### EXCERPT TO READ
──────

I mean, I agree with you. Cars are convenient, and many people in California prefer them. However, you live in LA and realize than more cars, electric or not, won't make transportation better. LA traffic problem is two-fold: poisonous emissions and congestion. Electric cars solve the first problem (if it isn't too late), but they don't address the second. Now, everywhere else in the world, and even on the East Coast, many people don't even have a driver's license because they can get anywhere on foot or by public transit. It's not unimaginable. Cities in China and Japan are bigger, yet they manage to efficiently move people around because culturally it's more acceptable to take public transit. Same applies to New York and some other East Coast cities, where people simply don't own cars.
I understand Californians will debate the usefulness of cars, but if we had a better replacement, people would still use it. Think about Uber: it's not used very much around the world but is in high demand in California. Why? Because there are no poor public transit options, and people don't want to drive anywhere. I have traveled around the world, and people hardly use Uber anywhere else because they have local options. They simply don't need it.
SpaceX is probably the only successful venture of his, but it's still very niche, if you ask me. That's not some Thomas Edison level revolutionizing of the public life.

──────

### ACTIVITIES
a - Could you copy everything from "I understand Californians" down to "the public life." in the comment on California transportation, substituting "Lyft" for "Uber"?
b - In the comment on California transportation, what two parts make up the LA traffic problem?
c - Do these statements agree with the comment on California transportation? Answer yes or no for each, quoting the deciding words. (i) Electric cars solve the congestion problem. (ii) The writer has traveled around the world. (iii) The writer considers SpaceX very niche.
The items after the comment on California transportation are separate material and unrelated to it.

### LISTED RECORDS
──────

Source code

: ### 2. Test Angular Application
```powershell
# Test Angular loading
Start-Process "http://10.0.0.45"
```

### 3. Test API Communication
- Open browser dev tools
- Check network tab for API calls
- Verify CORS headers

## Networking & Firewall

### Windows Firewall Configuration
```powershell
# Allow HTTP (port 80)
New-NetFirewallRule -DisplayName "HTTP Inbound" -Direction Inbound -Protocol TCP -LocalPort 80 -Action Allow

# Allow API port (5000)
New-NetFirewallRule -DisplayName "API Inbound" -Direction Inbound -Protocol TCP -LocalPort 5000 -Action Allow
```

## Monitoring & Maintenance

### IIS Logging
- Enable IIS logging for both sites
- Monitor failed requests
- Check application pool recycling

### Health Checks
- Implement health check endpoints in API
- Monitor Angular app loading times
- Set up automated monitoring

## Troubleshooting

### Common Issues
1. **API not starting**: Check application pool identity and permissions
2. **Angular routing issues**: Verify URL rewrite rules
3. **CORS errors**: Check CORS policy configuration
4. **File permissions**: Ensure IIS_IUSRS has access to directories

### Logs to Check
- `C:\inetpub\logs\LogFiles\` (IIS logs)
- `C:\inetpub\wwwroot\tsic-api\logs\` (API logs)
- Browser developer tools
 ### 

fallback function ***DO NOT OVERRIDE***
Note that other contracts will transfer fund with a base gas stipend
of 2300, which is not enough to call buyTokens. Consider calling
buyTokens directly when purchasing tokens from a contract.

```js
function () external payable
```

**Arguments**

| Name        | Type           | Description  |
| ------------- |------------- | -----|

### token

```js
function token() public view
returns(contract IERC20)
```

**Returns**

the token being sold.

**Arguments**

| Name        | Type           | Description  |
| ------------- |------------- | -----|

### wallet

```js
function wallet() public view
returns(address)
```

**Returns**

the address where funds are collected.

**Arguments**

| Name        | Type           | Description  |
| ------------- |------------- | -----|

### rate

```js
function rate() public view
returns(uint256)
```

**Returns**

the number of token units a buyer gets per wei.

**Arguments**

──────

### SOLUTIONS FOR EACH TASK
a -
I understand Californians will debate the usefulness of cars, but if we had a better replacement, people would still use it. Think about Lyft: it's not used very much around the world but is in high demand in California. Why? Because there are no poor public transit options, and people don't want to drive anywhere. I have traveled around the world, and people hardly use Lyft anywhere else because they have local options. They simply don't need it.
SpaceX is probably the only successful venture of his, but it's still very niche, if you ask me. That's not some Thomas Edison level revolutionizing of the public life.

b - Poisonous emissions and congestion.

c -
(i) No: "but they don't address the second."
(ii) Yes: "I have traveled around the world"
(iii) Yes: "but it's still very niche, if you ask me."